It’s not often that a live-action tween series makes the leap from the U.K. to the U.S. successfully (especially one with Brit accents), but S Club 7 in Miami is a different sort of show, and so far, it seems to be settling into U.S. living rooms nicely.
Featuring a young seven-member Brit pop group, the series first aired on the BBC in April 1999 and soared to the number-one U.K. kid ratings position in just five weeks. The band released its first music single the following June and proceeded to top the U.K. music charts in less than a week. Already the band, managed by London-based 19 Management’s Simon Fuller (who also represents the Spice Girls and the Eurythmics), has been sold into over 100 territories by BBC Worldwide.
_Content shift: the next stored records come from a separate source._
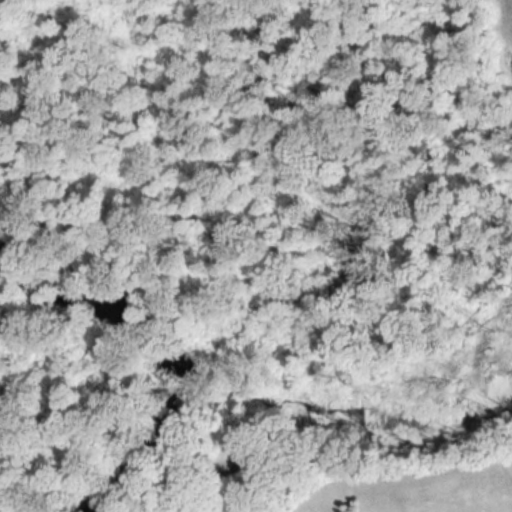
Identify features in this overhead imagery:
river: (148, 353)
park: (350, 483)
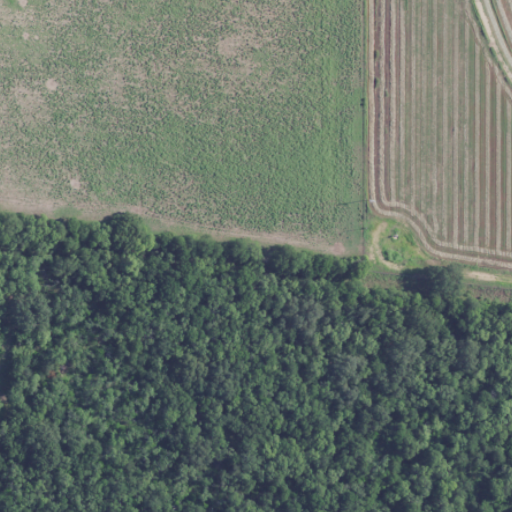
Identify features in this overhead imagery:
road: (253, 287)
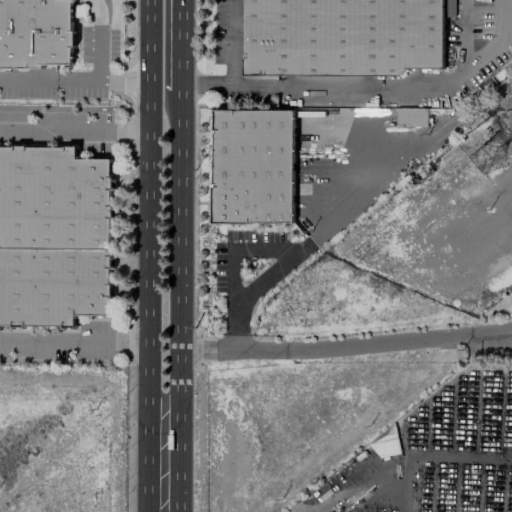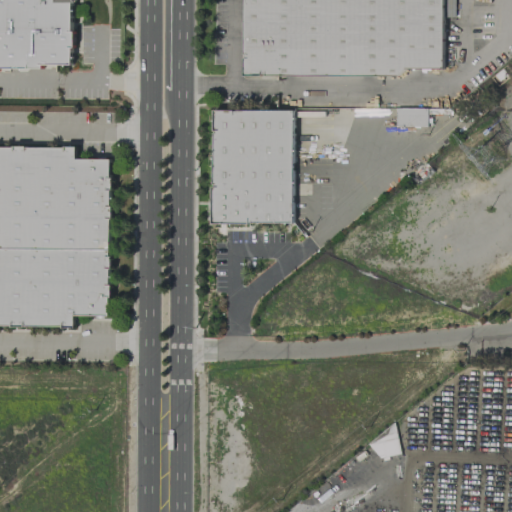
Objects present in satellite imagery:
building: (35, 33)
building: (36, 33)
building: (343, 36)
road: (180, 43)
road: (232, 43)
road: (98, 55)
road: (27, 81)
road: (102, 81)
road: (227, 86)
road: (413, 86)
building: (411, 116)
power tower: (486, 161)
building: (252, 166)
road: (31, 176)
building: (53, 235)
road: (296, 247)
road: (149, 256)
road: (267, 276)
road: (178, 298)
landfill: (67, 307)
road: (495, 332)
road: (328, 346)
building: (385, 448)
road: (433, 455)
road: (360, 485)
Last November, the Monkees-esque pop group launched in the U.S. on Fox Family.
Joel Andryc, senior VP of programming and development for Fox Family Channel, says the show clicks with its nine- to 14-year-old girl target demo because of the appealing nature of the group members, the catchy music and its aspirational draw.
‘You can see a real camaraderie between them, there’s a real friendship there,’ Andryc says. ‘It’s like when you watch Friends-you can really see the dynamics between the characters. I think as the viewers watch, they want to become their friends, become a part of that group.’
Season to date, the show is anchoring Fox Family’s Saturday morning live-action music shows with ratings hovering at about 1.3 for kids ages six to 11. As S Club 7′s ratings are more than double Fox Family’s average Saturday morning ratings of about 0.6, Andryc exercised Fox’s option to buy as soon as 13 new episodes, called S Club 7 in L.A., were made available last January. The new episodes, which show the same band exploring a new locale, will start to air this month along with two one-hour specials.
Tom Ennis, who represents the U.S. division of worldwide licensor 19 Management, says he will follow U.K. strategy when it comes to launching a merch program State-side, which means taking it easy on promotion until the band is ‘discovered’ by its tween audience. ‘What we decided to do is put out a commercial CD without any efforts to go to MTV with a video, or to go to top 40 radio with a single. We’ve sold over 120,000 copies with no promotion whatsoever,’ Ennis says, adding that this shows kids are making the connection between the show and the ‘real’ band and realizing that the band has music out there to buy.
The only other S Club 7 products out in the U.S. right now are video episodes of the show and a scrapbook, but licensed stationery products by Hong Kong-based PMS and possibly a poster and a calendar will hit shelves by the end of the summer. Master toy Hasbro will follow up with S Club 7 fashion dolls slated for release in third quarter.
Over in the U.K., the program is a little further ahead, with the BBC’s publishing and video products, including a scrapbook, one-time magazine special and an S Club 7 yearbook, having already sold over 90,000 units to date.
According to BBC Worldwide global brand manager Richard Mintz, following the two new magazines that hit shelves in May and June, the next U.K. offering is a series of seven minibooks (one for each band member) published by the BBC. Both the book series and Hasbro’s line of S Club 7 fashion dolls will make their U.K. debut this August.